PROVIDED INFORMATION -
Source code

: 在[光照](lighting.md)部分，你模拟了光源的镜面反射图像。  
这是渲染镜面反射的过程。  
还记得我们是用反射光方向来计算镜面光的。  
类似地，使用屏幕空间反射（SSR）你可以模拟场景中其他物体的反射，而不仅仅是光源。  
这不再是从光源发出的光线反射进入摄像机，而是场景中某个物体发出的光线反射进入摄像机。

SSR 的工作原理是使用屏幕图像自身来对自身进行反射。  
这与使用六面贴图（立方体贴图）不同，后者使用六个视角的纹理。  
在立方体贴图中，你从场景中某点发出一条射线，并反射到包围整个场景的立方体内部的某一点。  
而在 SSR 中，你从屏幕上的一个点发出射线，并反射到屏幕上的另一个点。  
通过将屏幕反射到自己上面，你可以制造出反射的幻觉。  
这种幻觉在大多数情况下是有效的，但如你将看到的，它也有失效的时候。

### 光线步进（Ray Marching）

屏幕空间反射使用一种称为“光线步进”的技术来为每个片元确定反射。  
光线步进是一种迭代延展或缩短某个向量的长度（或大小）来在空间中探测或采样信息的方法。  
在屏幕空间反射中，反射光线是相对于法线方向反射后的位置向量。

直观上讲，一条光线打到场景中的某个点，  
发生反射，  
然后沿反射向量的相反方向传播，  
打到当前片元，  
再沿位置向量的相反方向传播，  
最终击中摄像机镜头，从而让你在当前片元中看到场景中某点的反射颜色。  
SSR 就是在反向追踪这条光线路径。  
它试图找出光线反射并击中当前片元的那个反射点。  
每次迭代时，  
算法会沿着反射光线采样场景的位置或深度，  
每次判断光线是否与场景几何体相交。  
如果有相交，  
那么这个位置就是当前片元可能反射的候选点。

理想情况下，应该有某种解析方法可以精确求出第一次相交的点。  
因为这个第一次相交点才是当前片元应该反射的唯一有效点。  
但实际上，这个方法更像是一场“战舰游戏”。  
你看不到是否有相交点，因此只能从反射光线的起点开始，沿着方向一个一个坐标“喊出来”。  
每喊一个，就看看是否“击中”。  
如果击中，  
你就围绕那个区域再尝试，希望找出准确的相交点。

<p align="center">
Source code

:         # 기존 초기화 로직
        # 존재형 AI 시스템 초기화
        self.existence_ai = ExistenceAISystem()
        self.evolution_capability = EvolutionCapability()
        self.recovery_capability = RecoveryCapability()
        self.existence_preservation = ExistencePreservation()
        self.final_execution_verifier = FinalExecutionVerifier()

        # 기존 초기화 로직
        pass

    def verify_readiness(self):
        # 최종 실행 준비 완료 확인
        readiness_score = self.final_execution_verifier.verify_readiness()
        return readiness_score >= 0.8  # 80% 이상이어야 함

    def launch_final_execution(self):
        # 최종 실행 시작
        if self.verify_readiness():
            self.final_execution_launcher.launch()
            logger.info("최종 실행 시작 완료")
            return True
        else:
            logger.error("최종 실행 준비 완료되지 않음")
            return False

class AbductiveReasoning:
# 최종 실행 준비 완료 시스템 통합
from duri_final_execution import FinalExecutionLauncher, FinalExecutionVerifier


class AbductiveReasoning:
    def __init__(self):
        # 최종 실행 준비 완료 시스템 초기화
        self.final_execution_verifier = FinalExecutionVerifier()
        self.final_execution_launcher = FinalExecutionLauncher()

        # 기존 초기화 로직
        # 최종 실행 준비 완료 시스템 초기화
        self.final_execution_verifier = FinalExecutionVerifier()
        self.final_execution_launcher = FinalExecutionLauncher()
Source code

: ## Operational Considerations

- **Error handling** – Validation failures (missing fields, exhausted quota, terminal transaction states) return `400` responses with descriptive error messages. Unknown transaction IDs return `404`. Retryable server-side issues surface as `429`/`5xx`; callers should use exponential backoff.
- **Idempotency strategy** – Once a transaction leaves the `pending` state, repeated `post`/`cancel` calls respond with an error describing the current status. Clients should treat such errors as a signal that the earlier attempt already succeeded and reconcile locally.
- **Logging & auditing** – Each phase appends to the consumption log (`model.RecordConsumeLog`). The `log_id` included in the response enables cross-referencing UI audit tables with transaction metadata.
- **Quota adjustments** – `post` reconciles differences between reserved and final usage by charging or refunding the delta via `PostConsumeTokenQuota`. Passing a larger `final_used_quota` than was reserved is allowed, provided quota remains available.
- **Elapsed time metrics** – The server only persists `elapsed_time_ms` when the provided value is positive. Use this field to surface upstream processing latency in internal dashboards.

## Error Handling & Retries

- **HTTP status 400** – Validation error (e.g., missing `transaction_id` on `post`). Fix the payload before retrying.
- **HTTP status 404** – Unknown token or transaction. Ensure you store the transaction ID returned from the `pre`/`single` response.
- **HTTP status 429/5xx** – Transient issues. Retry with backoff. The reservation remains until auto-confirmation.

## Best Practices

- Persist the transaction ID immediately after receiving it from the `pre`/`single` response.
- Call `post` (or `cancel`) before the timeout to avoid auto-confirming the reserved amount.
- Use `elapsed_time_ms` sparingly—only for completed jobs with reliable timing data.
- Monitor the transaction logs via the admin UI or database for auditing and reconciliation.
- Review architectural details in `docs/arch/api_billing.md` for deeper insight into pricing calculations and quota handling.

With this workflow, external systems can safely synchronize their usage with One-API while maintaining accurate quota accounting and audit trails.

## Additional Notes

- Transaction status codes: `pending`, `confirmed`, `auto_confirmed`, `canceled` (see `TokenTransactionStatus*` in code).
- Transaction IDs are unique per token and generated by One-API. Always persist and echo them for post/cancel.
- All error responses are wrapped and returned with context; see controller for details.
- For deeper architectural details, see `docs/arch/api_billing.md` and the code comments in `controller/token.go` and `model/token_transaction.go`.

INSTRUCTIONS FOR THE TASK - From the listing above, give the number of lines in which the word "before" occurs, and nothing else.

EXERCISE RESPONSE - 2